Goal of the exercise: Since only a count is wanted, work out how many lines in the material below contain the word "down" and return that number.

*** Opening Provided entries ***

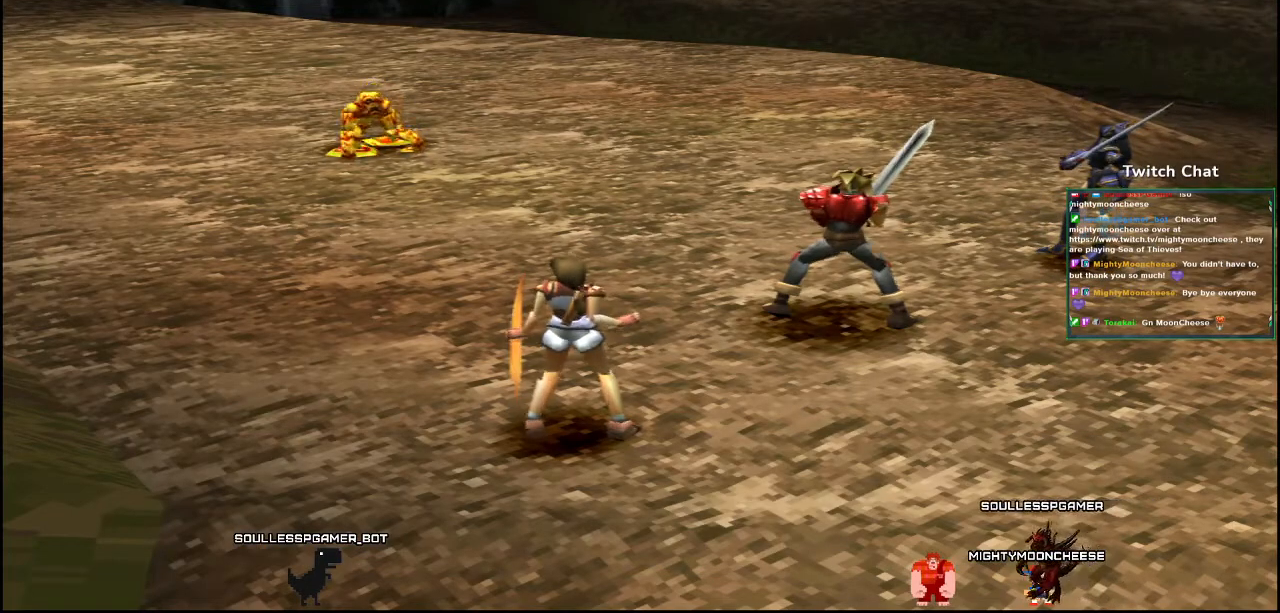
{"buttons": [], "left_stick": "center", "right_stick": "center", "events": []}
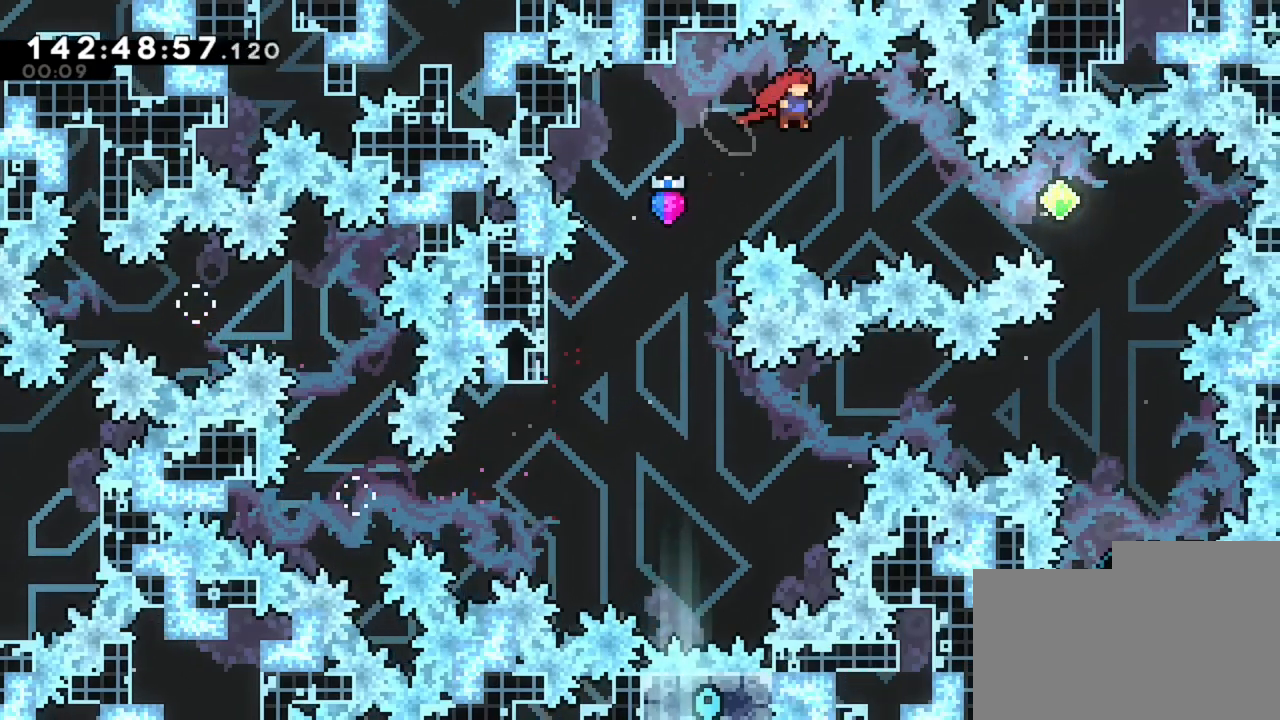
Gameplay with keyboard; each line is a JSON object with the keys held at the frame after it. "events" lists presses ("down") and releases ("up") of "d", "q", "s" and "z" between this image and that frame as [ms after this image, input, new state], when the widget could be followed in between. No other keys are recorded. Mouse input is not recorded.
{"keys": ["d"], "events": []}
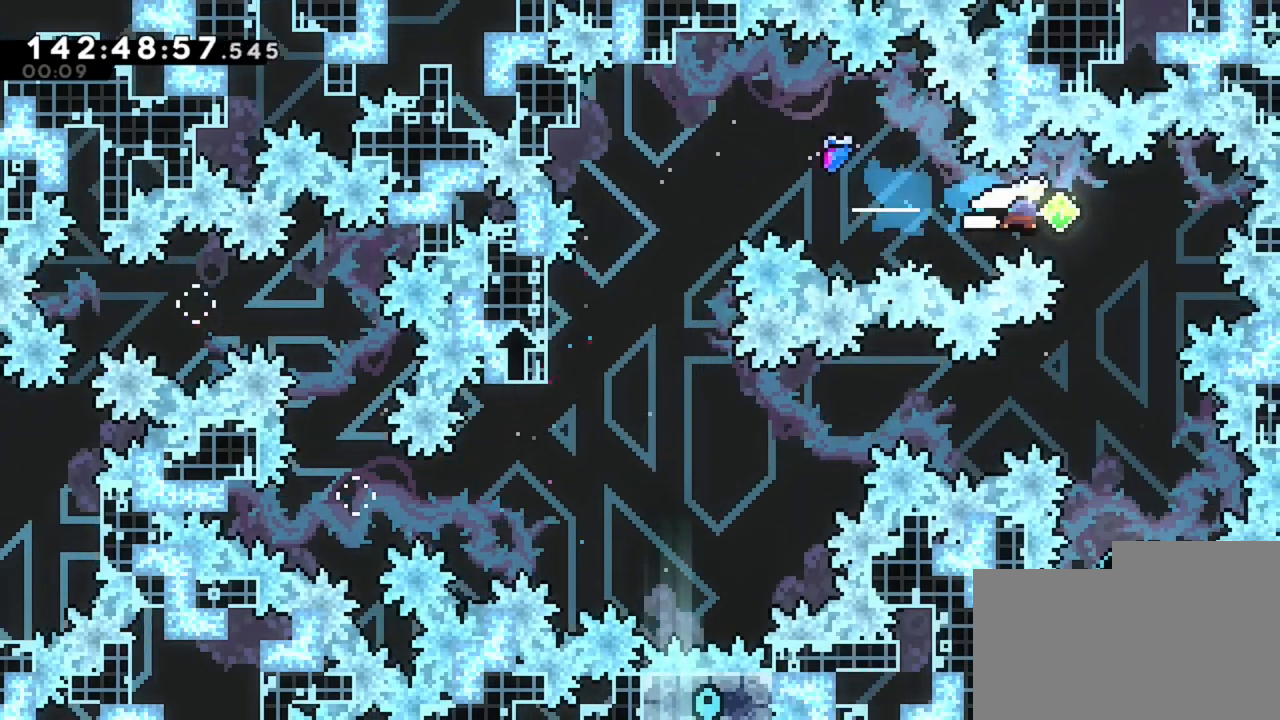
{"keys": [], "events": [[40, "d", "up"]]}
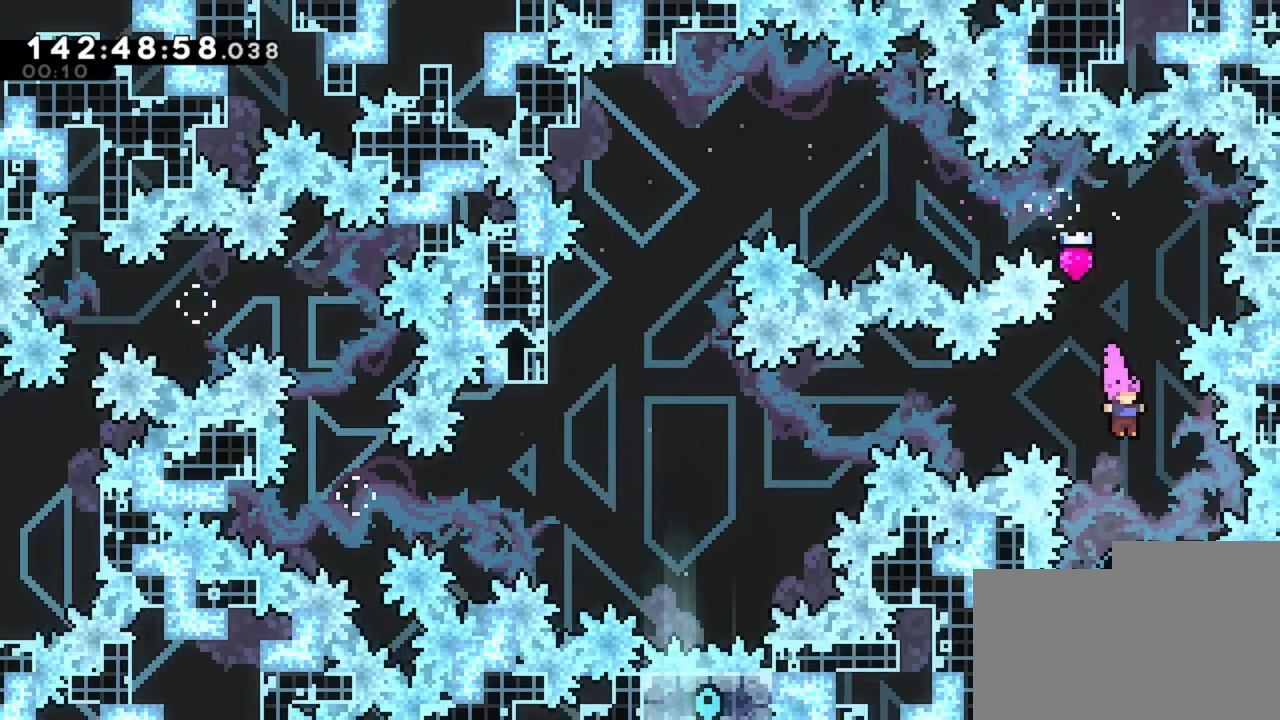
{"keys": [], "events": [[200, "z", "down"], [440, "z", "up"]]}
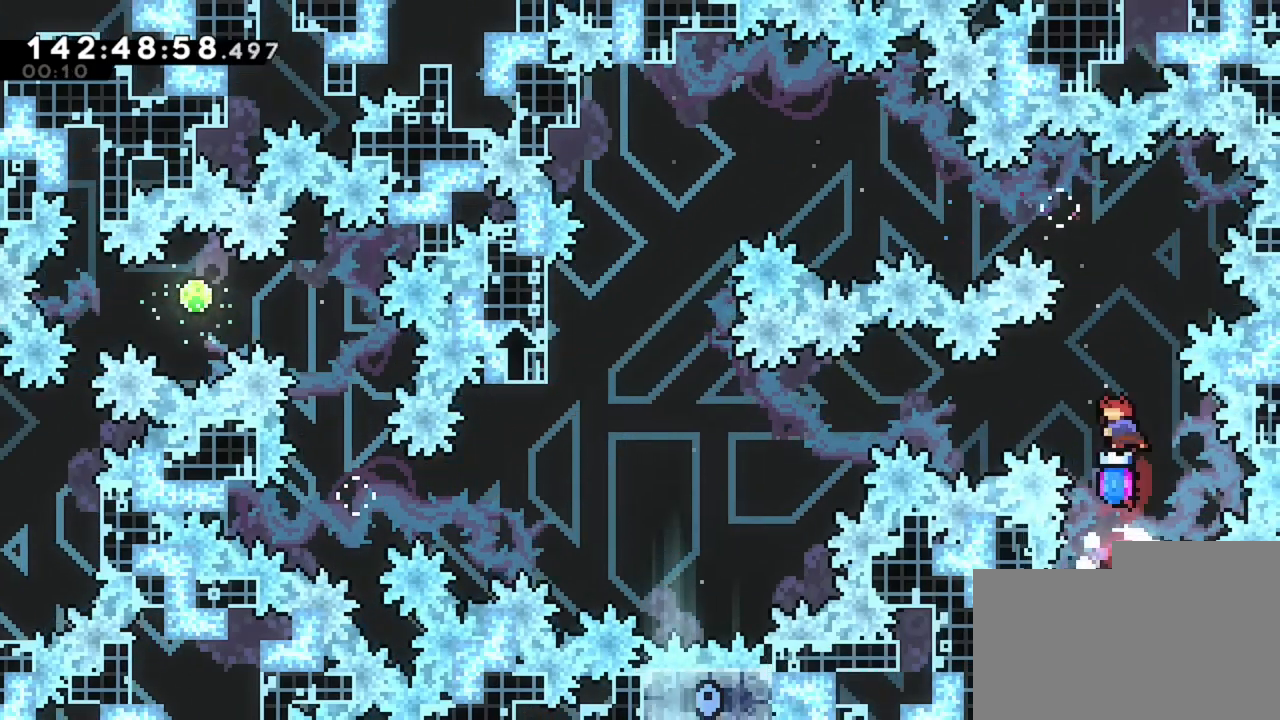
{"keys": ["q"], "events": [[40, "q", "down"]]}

*** Closing Provided entries ***
*** Opening Provided entries ***

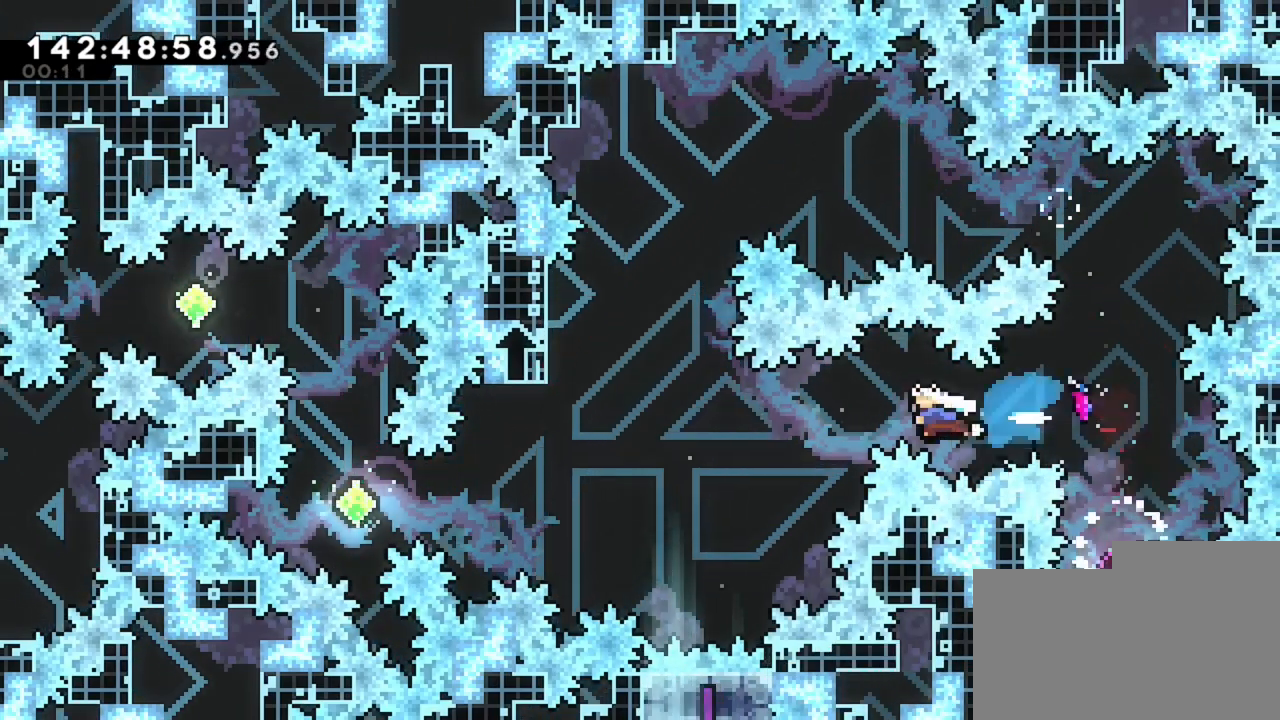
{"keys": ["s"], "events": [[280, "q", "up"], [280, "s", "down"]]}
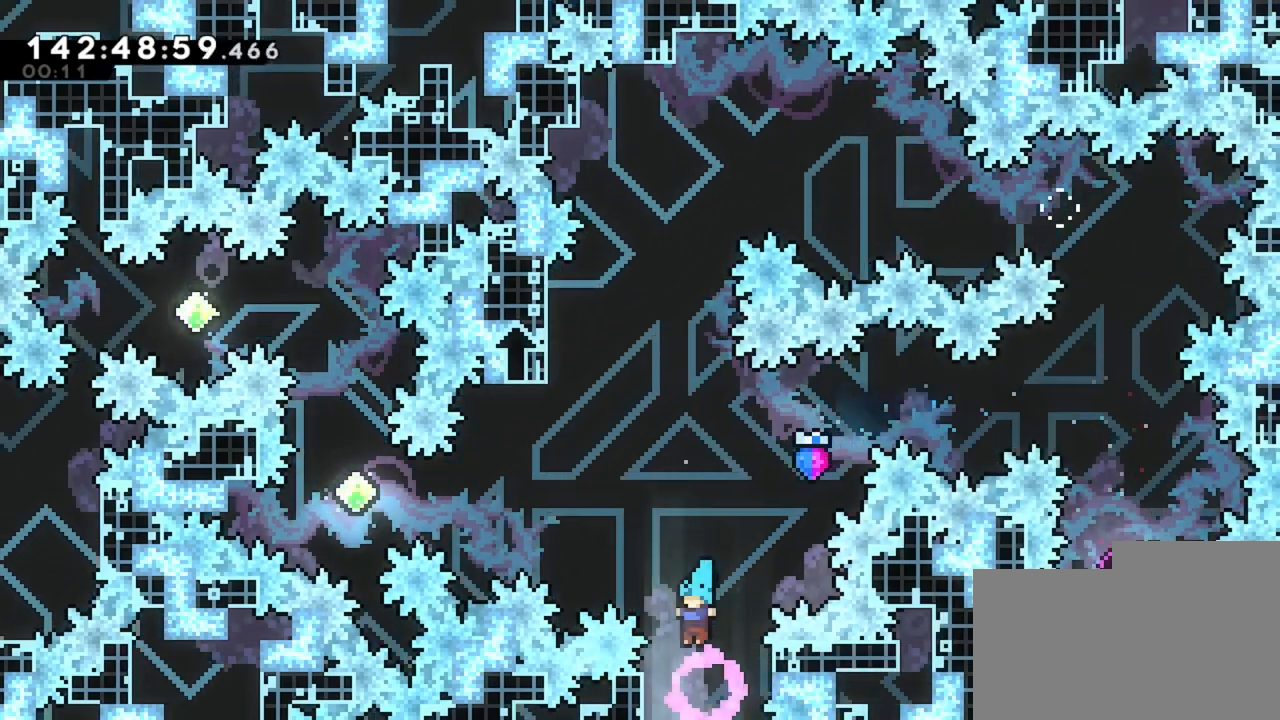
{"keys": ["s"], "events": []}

*** Closing Provided entries ***
*** Opening Provided entries ***

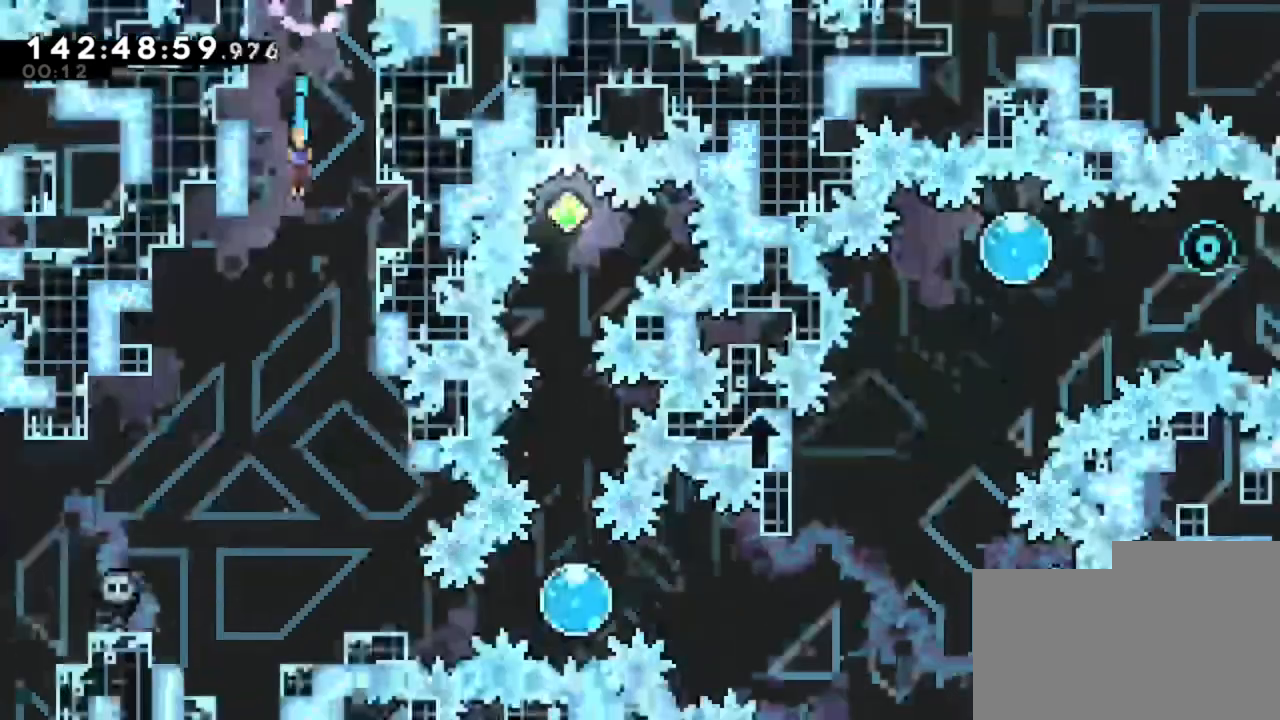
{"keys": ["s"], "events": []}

*** Closing Provided entries ***

Worked solution: 4